# Mathews XLR8 & Mini Blasters



## Swamp Root (May 12, 2009)

Does anybody use this combo? For clarification let me explain. I bought a Mathews xlr8 (Monster) and have been shooting 75gr. practice tips. The bow is super fast (344fps) and I asked Donnie at Precision Archery what is the best 75gr. expandables to shoot? He told me that the Mini Blasters made by Trophy Ridge are his favorite. Now I am hearing that since these bows are so fast, that you need to have double rubber bands to keep the blades from opening during flight!?! Seems like that would definately affect the opening at impact on an animal!?! Anyone have knowledge or advice on this?


----------



## reelthreat (Jul 11, 2006)

Are you set on mechanical broadheads? If not, just go buy some slick tricks or g4 strikers... they fly like fieldpoints even at high speeds. With a bow that fast mechanicals bring in tooo many variables as you stated.


----------



## Screeminreel (Jun 2, 2004)

Shooting that fast I would pass entirely on the mechanicals, as mentioned. To many issues with things not working as predicted or blades breaking. 

I would look into one of the better made, thicker fixed blades and be done with it. There are a lot of great fixed blade heads out there now with very sturdy blades which will not deflect or break easily on bone when you hit it at the speeds your going to. 

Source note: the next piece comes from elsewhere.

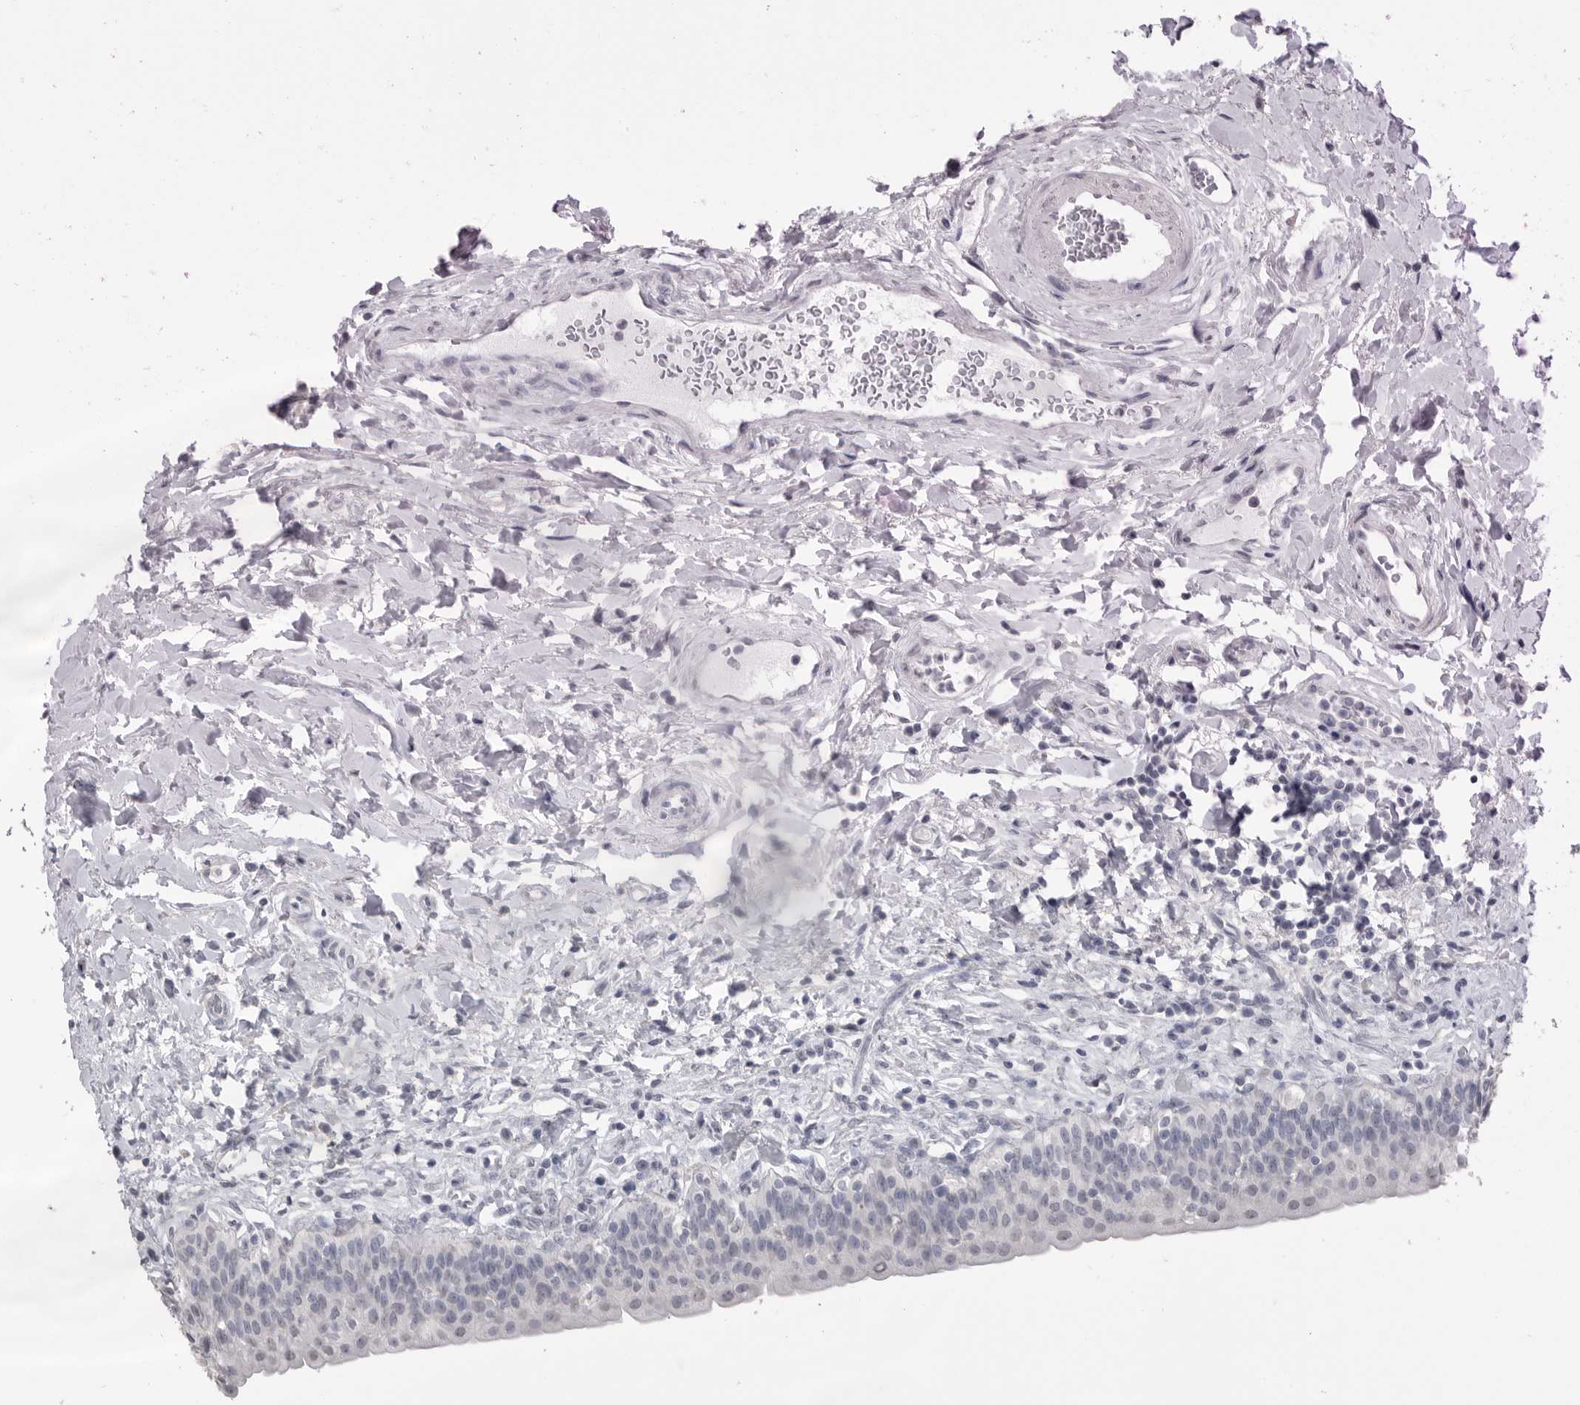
{"staining": {"intensity": "negative", "quantity": "none", "location": "none"}, "tissue": "urinary bladder", "cell_type": "Urothelial cells", "image_type": "normal", "snomed": [{"axis": "morphology", "description": "Normal tissue, NOS"}, {"axis": "topography", "description": "Urinary bladder"}], "caption": "Protein analysis of normal urinary bladder demonstrates no significant expression in urothelial cells.", "gene": "ICAM5", "patient": {"sex": "male", "age": 83}}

With the velocity your getting, even using a 100gr head your not going to see anything to dramatic other than some extreme penetration. The last question is how far do you want to pull your arrow out of the ground from behind your quarry? 

LAter,
SR


----------



## 1976Bronc (Apr 2, 2007)

I have a Monster and I shoot 100 grain 2bladed rage. I have not had a problem yet, now I don't shoot quite as fast as you but its still over 300fps. Sucks to have a short draw length.


----------



## Swamp Root (May 12, 2009)

Yeah I was thinking about shooting slick tricks, but right now I am sighted in at up to 55 yards with 75gr. broadheads and don't really feel like resighting my bow all together... guess I can just buy some and see what the difference will be. 

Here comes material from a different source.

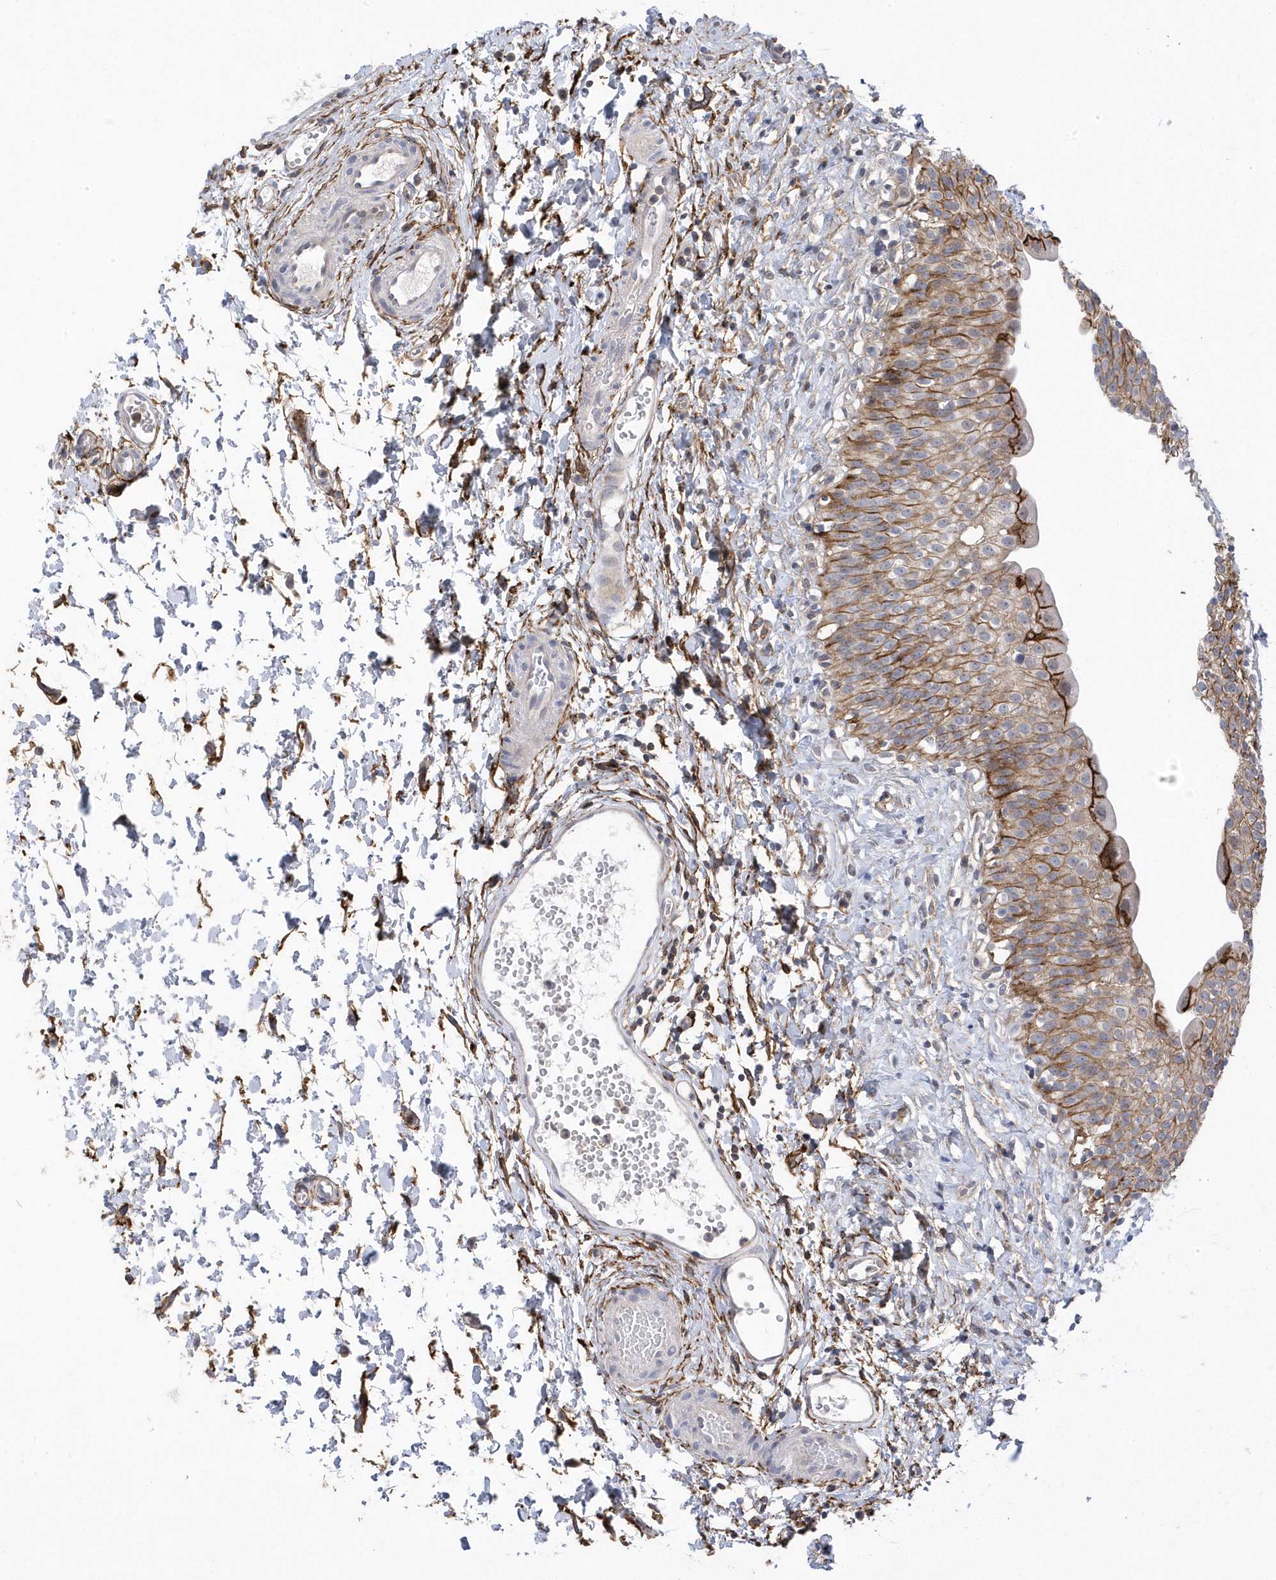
{"staining": {"intensity": "moderate", "quantity": ">75%", "location": "cytoplasmic/membranous"}, "tissue": "urinary bladder", "cell_type": "Urothelial cells", "image_type": "normal", "snomed": [{"axis": "morphology", "description": "Normal tissue, NOS"}, {"axis": "topography", "description": "Urinary bladder"}], "caption": "Brown immunohistochemical staining in normal urinary bladder shows moderate cytoplasmic/membranous expression in about >75% of urothelial cells. (Stains: DAB in brown, nuclei in blue, Microscopy: brightfield microscopy at high magnification).", "gene": "ANAPC1", "patient": {"sex": "male", "age": 51}}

Thanks for the input guys!


----------



## aggie82josh (Mar 16, 2007)

Personally, I would just shoot a 100gr broadhead. If you are getting 344 ft/s and you go up to 100 gr tips you are still going to be shooting in the ballpark of 335 ft/s but, your KE will actually increase. And you should still only have to use one pin out to 30 yards. My bow shoots in the upper 290's and I only use 1 pin out to 30 yards.

It is much easier to find 100 gr broad head's than 75. I used to shoot 75 gr b/h but, got tired of not being able to easily find them. But, if Donnie said they would work then, they will. That guy know's his stuff.

Just my $.02

http://www.backcountrybowhunting.com/articles/tools.php


----------



## Swamp Root (May 12, 2009)

Yeah I will probly end up going to 100gr... before bought this Monster thats all I ever shot! I am going to try the Slick Tricks, but the cut diameter is only 1"... compared to all the others that have 1 1/2" or bigger!


----------



## pngndn (Jun 19, 2009)

donny knows his stuff....i have bought from him and jack for years...


----------



## cashcropper (Oct 26, 2009)

Dude,thats the same combination he shoots.Why dont you call tomorrow and ask him rather than ask a bunch of folks that are for the most part speculating?Ive bought and traded there since 88 and I dont believe he would steer ya wrong.


----------